Late Night with the Devil (2023)
David Dastmalchian
Dir. Cameron Cairnes, Colin Cairnes
Along with virtually every other genre of film these days, the horror genre has been overrun in recent years with sequels and franchises, leaving it a rare treat when something like Late Night With the Devil comes along and delivers a dose of originality to the genre.
Late Night With the Devil takes the audience back to the 1970s to follow Jack Delroy, the host of a late night talk show called Night Owls that is set up to be a competitor of Johnny Carson’s The Tonight Show. In a brief opening “documentary” on Delroy and Night Owls, the audience learns that Delroy and the show had been launched into stardom and had nearly closed the ratings gap with Carson before his wife became ill and then his ratings began to slide and eventually free fall. This causes him to devise a special Halloween edition of the show that serves as a last stand of sorts to get the ratings going back in the right direction.

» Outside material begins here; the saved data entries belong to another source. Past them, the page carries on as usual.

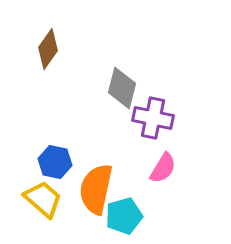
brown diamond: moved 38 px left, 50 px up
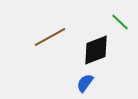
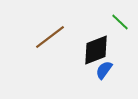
brown line: rotated 8 degrees counterclockwise
blue semicircle: moved 19 px right, 13 px up
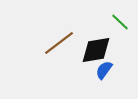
brown line: moved 9 px right, 6 px down
black diamond: rotated 12 degrees clockwise
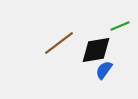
green line: moved 4 px down; rotated 66 degrees counterclockwise
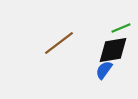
green line: moved 1 px right, 2 px down
black diamond: moved 17 px right
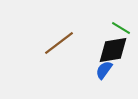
green line: rotated 54 degrees clockwise
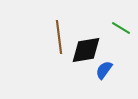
brown line: moved 6 px up; rotated 60 degrees counterclockwise
black diamond: moved 27 px left
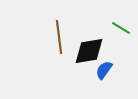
black diamond: moved 3 px right, 1 px down
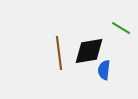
brown line: moved 16 px down
blue semicircle: rotated 30 degrees counterclockwise
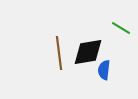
black diamond: moved 1 px left, 1 px down
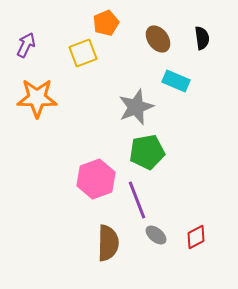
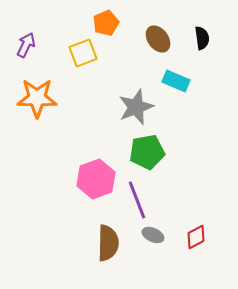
gray ellipse: moved 3 px left; rotated 15 degrees counterclockwise
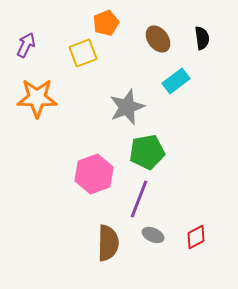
cyan rectangle: rotated 60 degrees counterclockwise
gray star: moved 9 px left
pink hexagon: moved 2 px left, 5 px up
purple line: moved 2 px right, 1 px up; rotated 42 degrees clockwise
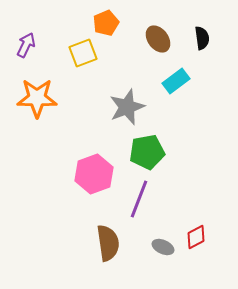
gray ellipse: moved 10 px right, 12 px down
brown semicircle: rotated 9 degrees counterclockwise
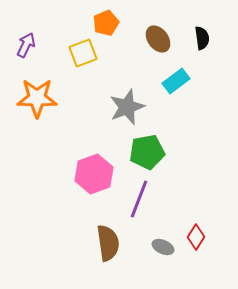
red diamond: rotated 30 degrees counterclockwise
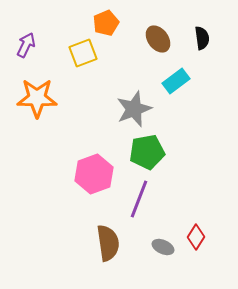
gray star: moved 7 px right, 2 px down
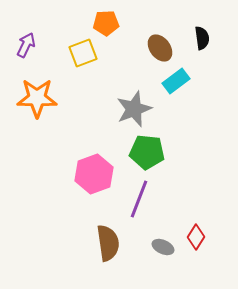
orange pentagon: rotated 20 degrees clockwise
brown ellipse: moved 2 px right, 9 px down
green pentagon: rotated 16 degrees clockwise
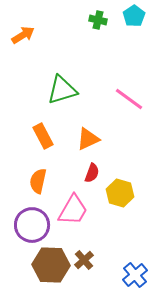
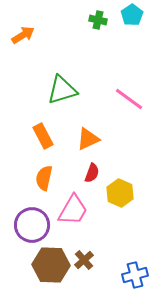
cyan pentagon: moved 2 px left, 1 px up
orange semicircle: moved 6 px right, 3 px up
yellow hexagon: rotated 8 degrees clockwise
blue cross: rotated 25 degrees clockwise
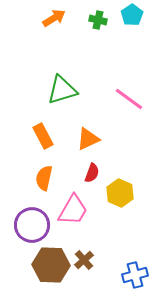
orange arrow: moved 31 px right, 17 px up
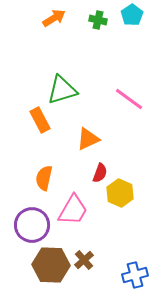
orange rectangle: moved 3 px left, 16 px up
red semicircle: moved 8 px right
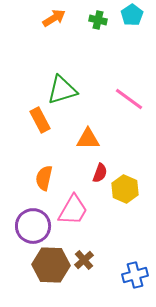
orange triangle: rotated 25 degrees clockwise
yellow hexagon: moved 5 px right, 4 px up
purple circle: moved 1 px right, 1 px down
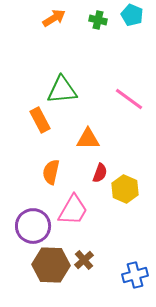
cyan pentagon: rotated 15 degrees counterclockwise
green triangle: rotated 12 degrees clockwise
orange semicircle: moved 7 px right, 6 px up
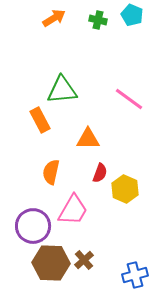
brown hexagon: moved 2 px up
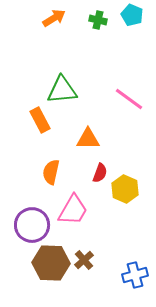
purple circle: moved 1 px left, 1 px up
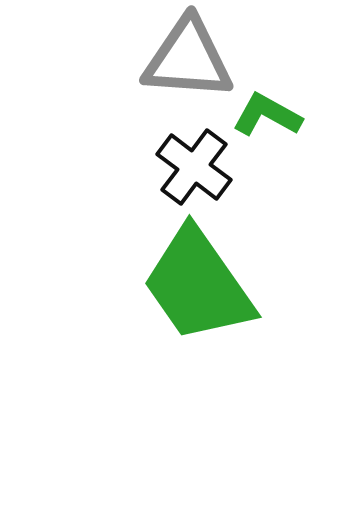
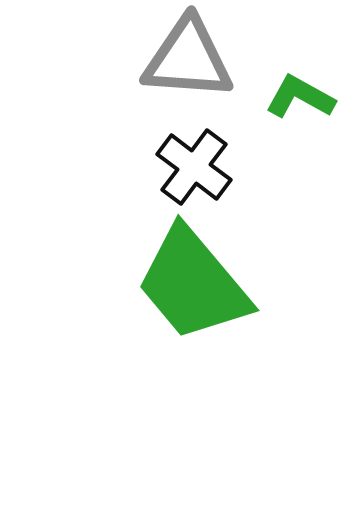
green L-shape: moved 33 px right, 18 px up
green trapezoid: moved 5 px left, 1 px up; rotated 5 degrees counterclockwise
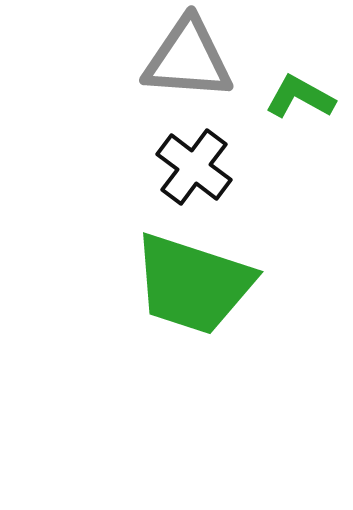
green trapezoid: rotated 32 degrees counterclockwise
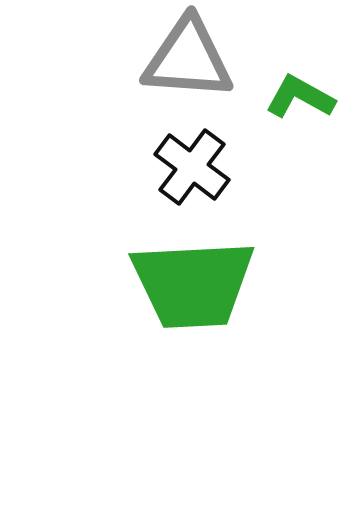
black cross: moved 2 px left
green trapezoid: rotated 21 degrees counterclockwise
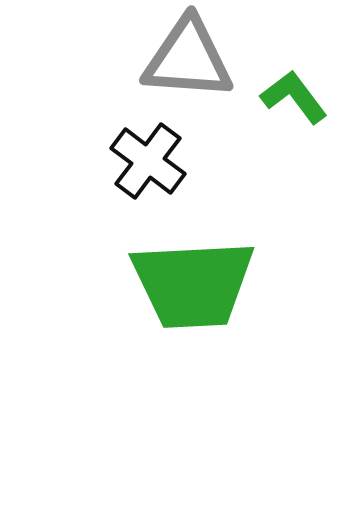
green L-shape: moved 6 px left; rotated 24 degrees clockwise
black cross: moved 44 px left, 6 px up
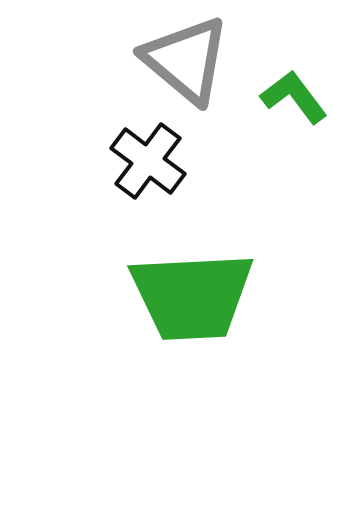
gray triangle: moved 2 px left, 1 px down; rotated 36 degrees clockwise
green trapezoid: moved 1 px left, 12 px down
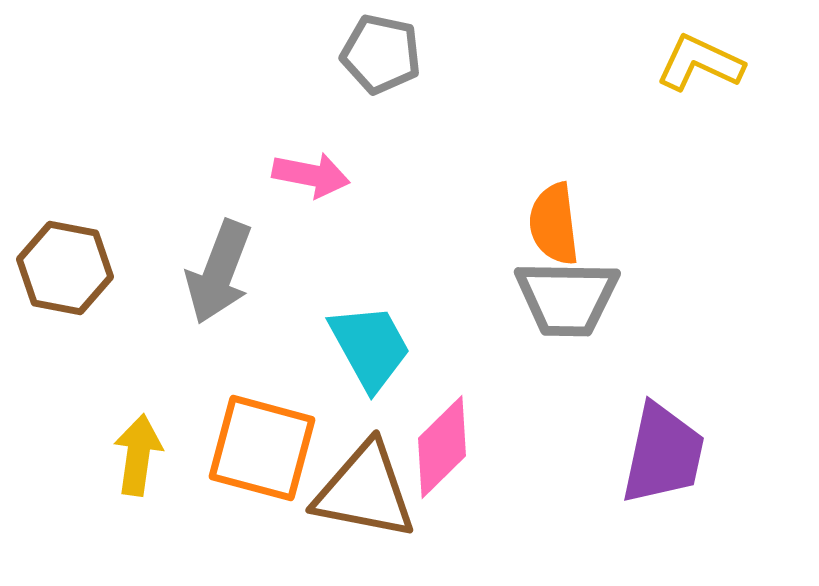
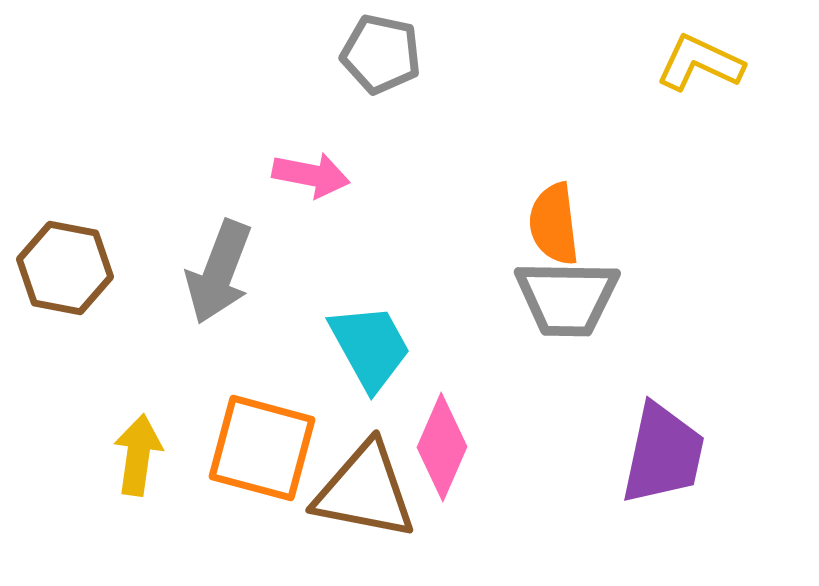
pink diamond: rotated 22 degrees counterclockwise
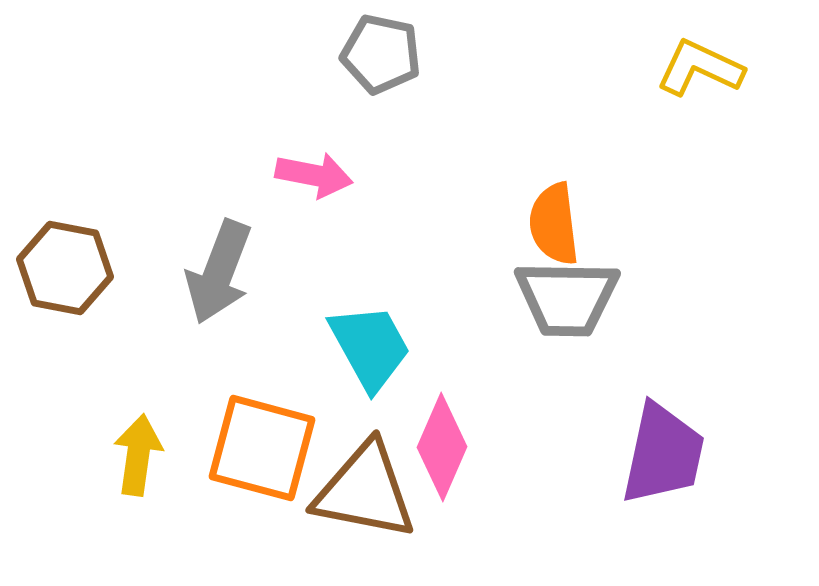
yellow L-shape: moved 5 px down
pink arrow: moved 3 px right
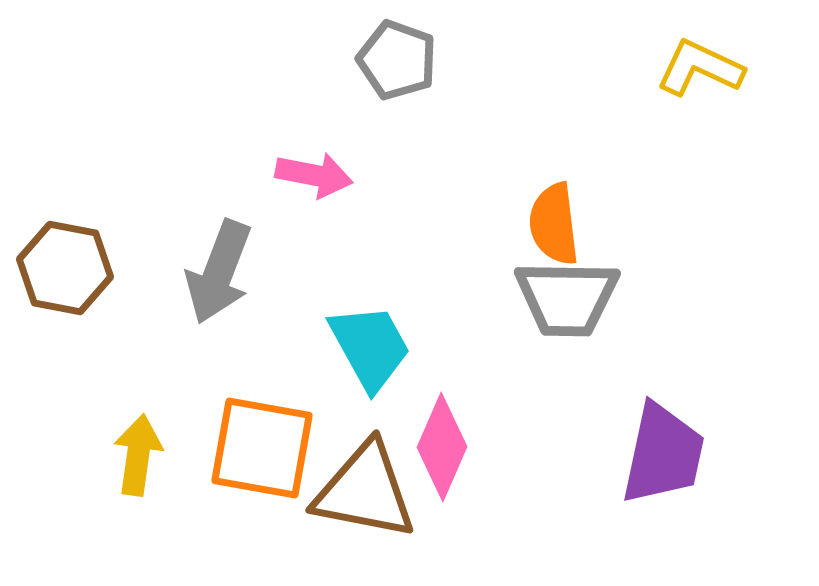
gray pentagon: moved 16 px right, 6 px down; rotated 8 degrees clockwise
orange square: rotated 5 degrees counterclockwise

The film is essentially the “telecast” of this Halloween special interspersed with black and white footage of what is going on behind the scenes during the commercial breaks. David Dastmalchian brilliantly portrays Delroy, making for an absolutely convincing talk show host of the time while also managing to convey the character’s desperation and uneasiness with navigating the line between moral and immoral that Delroy constantly toes throughout the film as the situation in the television studio progressively deteriorates around him.
Late Night With the Devil does very much feel like a late night talk show, with roughly the first half hour to 45 minutes of the film serving as an appetizer of sorts before the main guest: a girl who is said to be possessed by a demon and her guardian. We are treated to one of those sketchy “psychics” who performs for the audience before being forced to leave the show and then a former magician turned skeptic who seeks to poke holes and reveal the tricks behind everything that is happening on the show, often to the dismay of Delroy and the other guests, which allows for some comedic relief.
As previously stated, though, the main guest is a girl named Lily (who is superbly performed by Ingrid Torelli) and her doctor (Laura Gordon). This is where the film really toys with some of our expectations for this kind of film and even has a moment that references The Exorcist that caused me to uneasily chuckle (in the best possible way, however). Torelli gives a fantastic performance as the young woman who has to share her existence with this malevolent entity, showing the audience that a film about possession can still manage to be fresh in this day in age and doesn’t have to come across as anything resembling a cheap knockoff of The Exorcist.
Directors Cameron and Colin Cairnes should be absolutely commended for their efforts on this film. They have created an entirely believable “broadcast” of a late night talk show from the 1970s and have sent their audience on a thrill ride that very few horror films are able to send their viewers on these days. Late Night With the Devil is the best horror film I’ve seen in a while and stands to be remembered as one of the films from this decade that will be viewed as a classic of the genre.